(Beginning of Data to use)
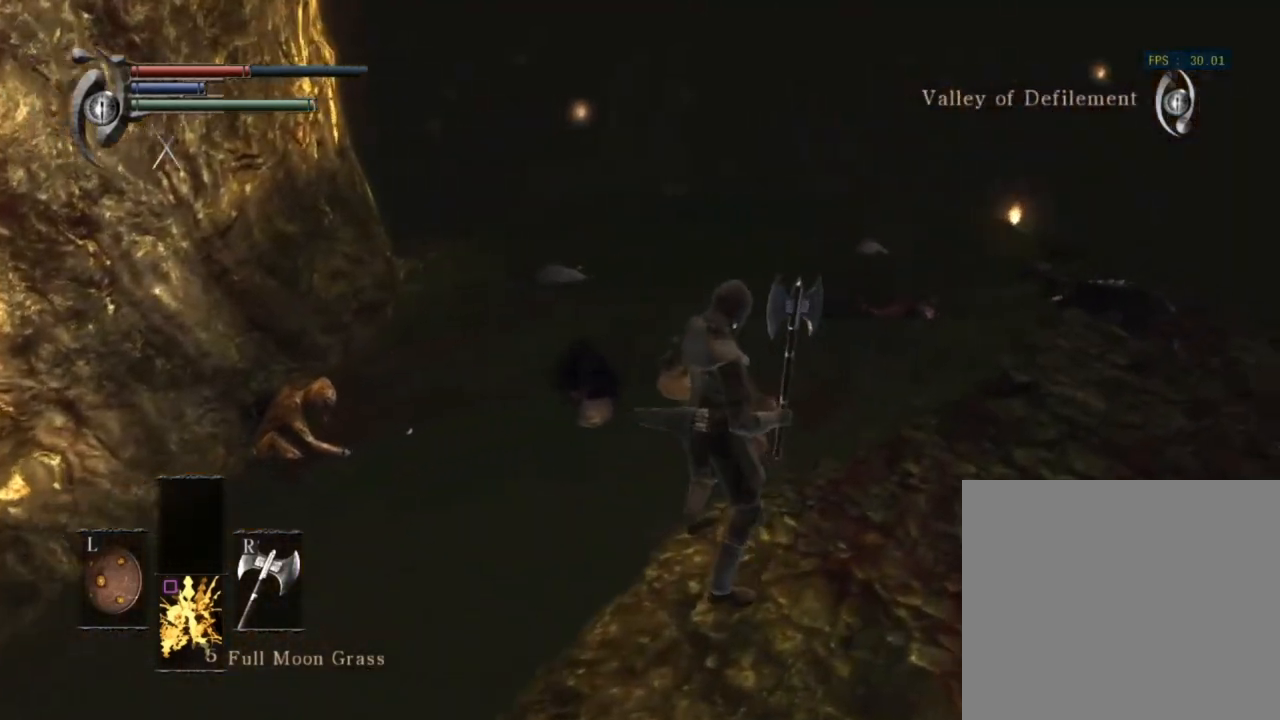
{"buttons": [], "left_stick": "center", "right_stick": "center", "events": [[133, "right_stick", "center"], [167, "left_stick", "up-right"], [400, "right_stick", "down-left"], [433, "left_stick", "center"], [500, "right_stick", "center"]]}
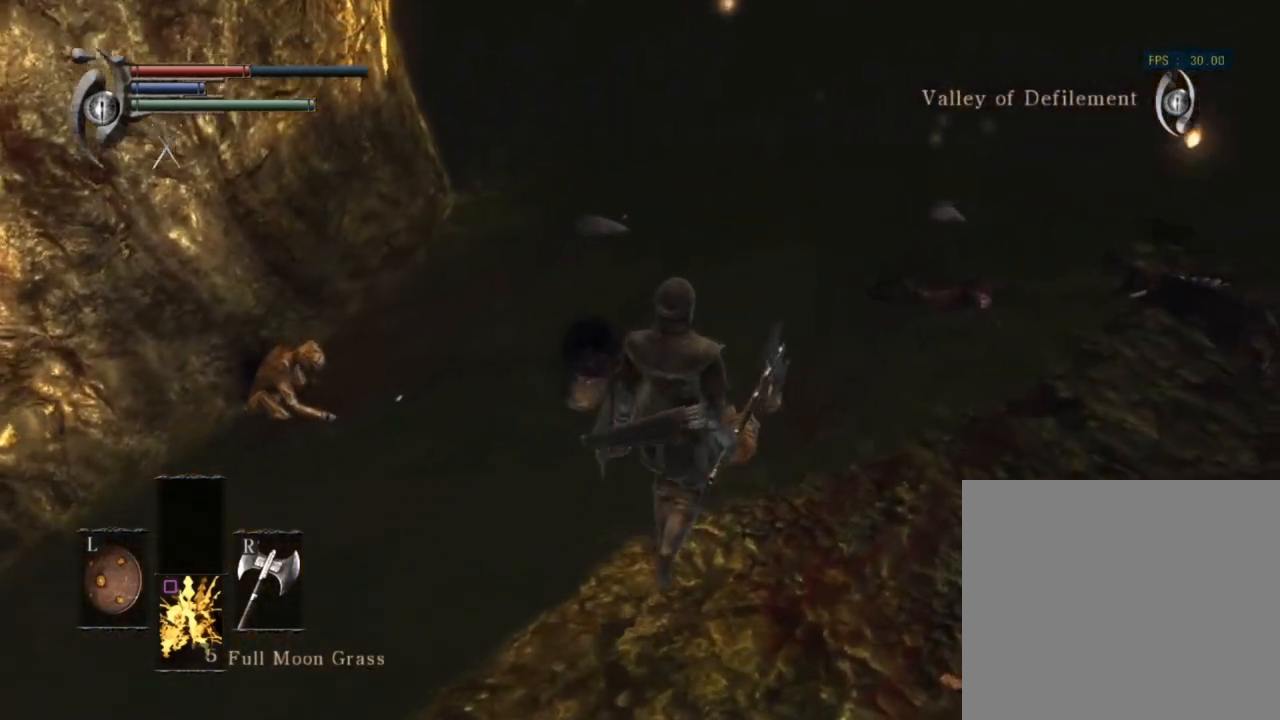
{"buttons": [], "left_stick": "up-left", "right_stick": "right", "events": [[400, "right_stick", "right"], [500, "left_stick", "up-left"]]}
(End of Data to use)
(Beginning of Data to use)
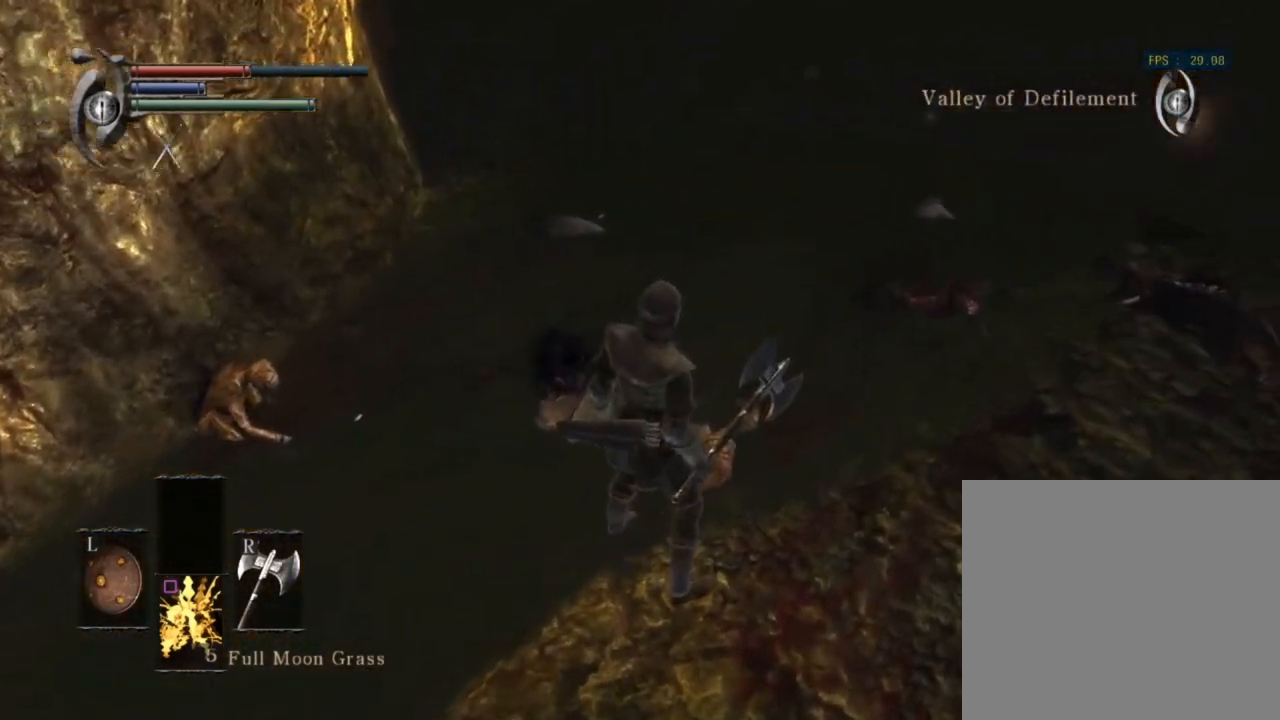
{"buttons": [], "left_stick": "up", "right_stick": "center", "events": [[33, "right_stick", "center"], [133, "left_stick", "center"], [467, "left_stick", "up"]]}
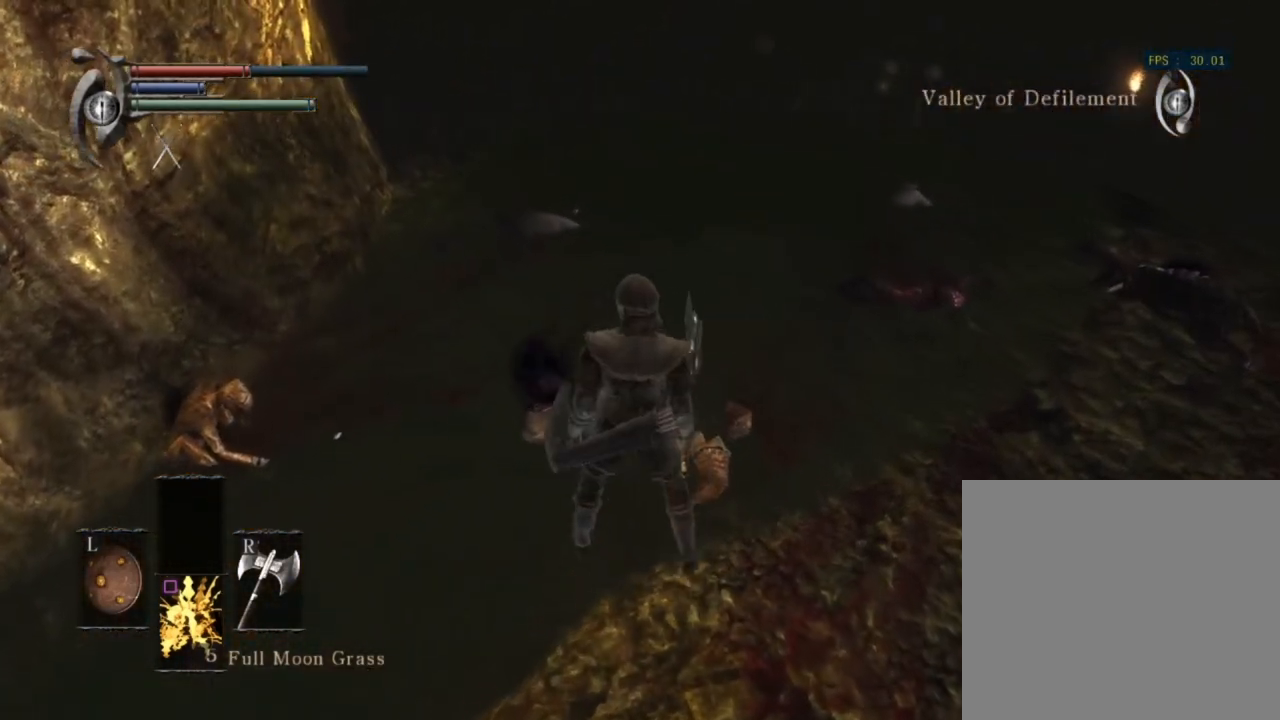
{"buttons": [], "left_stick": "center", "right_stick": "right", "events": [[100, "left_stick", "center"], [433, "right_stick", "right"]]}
(End of Data to use)
**What the task asks**
Copy all the lines from the data above that hold the word "center".

**Answer below**
{"buttons": [], "left_stick": "center", "right_stick": "center", "events": [[133, "right_stick", "center"], [167, "left_stick", "up-right"], [400, "right_stick", "down-left"], [433, "left_stick", "center"], [500, "right_stick", "center"]]}
{"buttons": [], "left_stick": "up", "right_stick": "center", "events": [[33, "right_stick", "center"], [133, "left_stick", "center"], [467, "left_stick", "up"]]}
{"buttons": [], "left_stick": "center", "right_stick": "right", "events": [[100, "left_stick", "center"], [433, "right_stick", "right"]]}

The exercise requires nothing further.